### SOURCE EXTRACT
● ● ● ● ●

A small number of people in the public retirement plan community have suggested changing actuaries every three to five years to get the benefit of different viewpoints and possibly savings in actuarial fees. Continuity and consistency in actuarial service providers help to ensure high quality actuarial work and saves time for the retirement system staff since a new actuary does not have to be educated on system practices and plan provisions. Continuity in service providers may be critical during periods of stress or turnover in retirement system staff and trustees. Generally, this continuity helps to reduce retirement system costs through the efficient delivery of services and the historical knowledge of the retained actuary, which are disrupted or lost when there is a change in actuarial service providers.

What Guidelines Should Be Used When Selecting an Auditing Actuary?

The auditing actuary is typically selected through a competitive bidding process (i.e., the use of a Request for Proposal (RFP)). The auditing actuary should have experience with the type of plan being audited and the legislative environment in which the plan operates. In addition, the advice provided should be unbiased and the audit assignment should not be viewed as an opportunity to gain a new client.

An actuarial firm that offers audit services to public retirement systems should have the infrastructure necessary to perform public plan actuarial work, including:

  • Valuation software designed to model the wide range of public retirement plan designs without the use of approximations;
  • A secure file transfer site necessary to protect plan member data which may be transferred during the course of the audit;
  • Robust tools for validating investment return and other key actuarial assumptions;
  • A large number of current public retirement plan clients, in particular those with plan design features similar to the plan being audited; and
  • Sufficient staff to provide the work promised to the retirement system in a timely manner.

● ● ● ● ●

### INFORMATION SUPPLIED

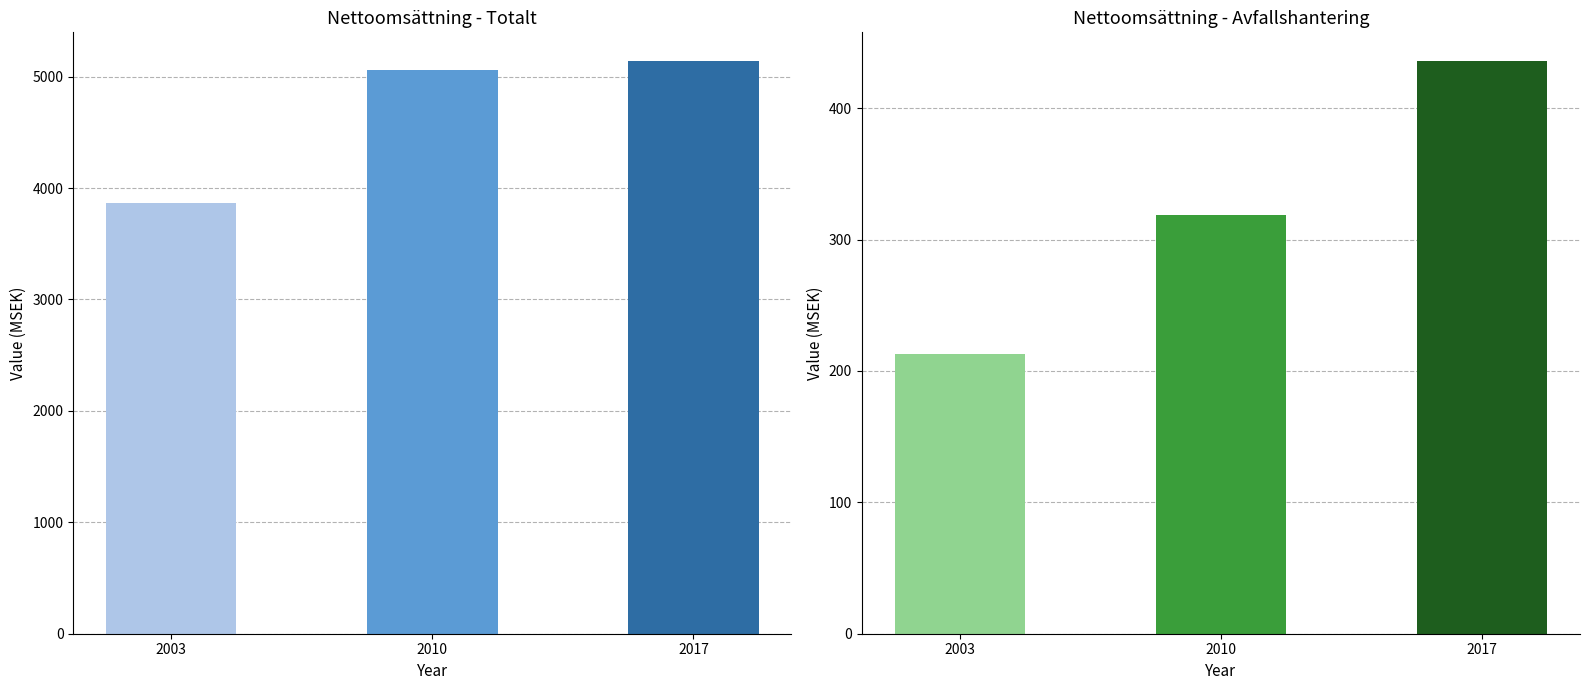

List the series in order of their overall mean, highest first.

Totalt, Avfallshantering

● ● ● ● ●

### REQUIRED WORK
- a) Translate this sentence from the passage on auditing actuaries into Spanish: "Continuity in service providers may be critical during periods of stress or turnover in retirement system staff and trustees."
- b) Answer these questions from the passage on auditing actuaries:
(i) How often have some people in the public retirement plan community suggested changing actuaries?
(ii) How is the auditing actuary typically selected?
(iii) What should valuation software be designed to model without the use of approximations?
- c) From the passage on auditing actuaries, reproduce word for word the part that begins at the words "A small number" and stops after "an Auditing Actuary?".

### SOLUTIONS IN ORDER
- a) La continuidad en los proveedores de servicios puede ser fundamental durante los períodos de tensión o de rotación del personal y de los fideicomisarios del sistema de jubilación.

- b)
(i) Every three to five years.
(ii) Through a competitive bidding process, such as the use of a Request for Proposal (RFP).
(iii) The wide range of public retirement plan designs.

- c)
A small number of people in the public retirement plan community have suggested changing actuaries every three to five years to get the benefit of different viewpoints and possibly savings in actuarial fees. Continuity and consistency in actuarial service providers help to ensure high quality actuarial work and saves time for the retirement system staff since a new actuary does not have to be educated on system practices and plan provisions. Continuity in service providers may be critical during periods of stress or turnover in retirement system staff and trustees. Generally, this continuity helps to reduce retirement system costs through the efficient delivery of services and the historical knowledge of the retained actuary, which are disrupted or lost when there is a change in actuarial service providers.

What Guidelines Should Be Used When Selecting an Auditing Actuary?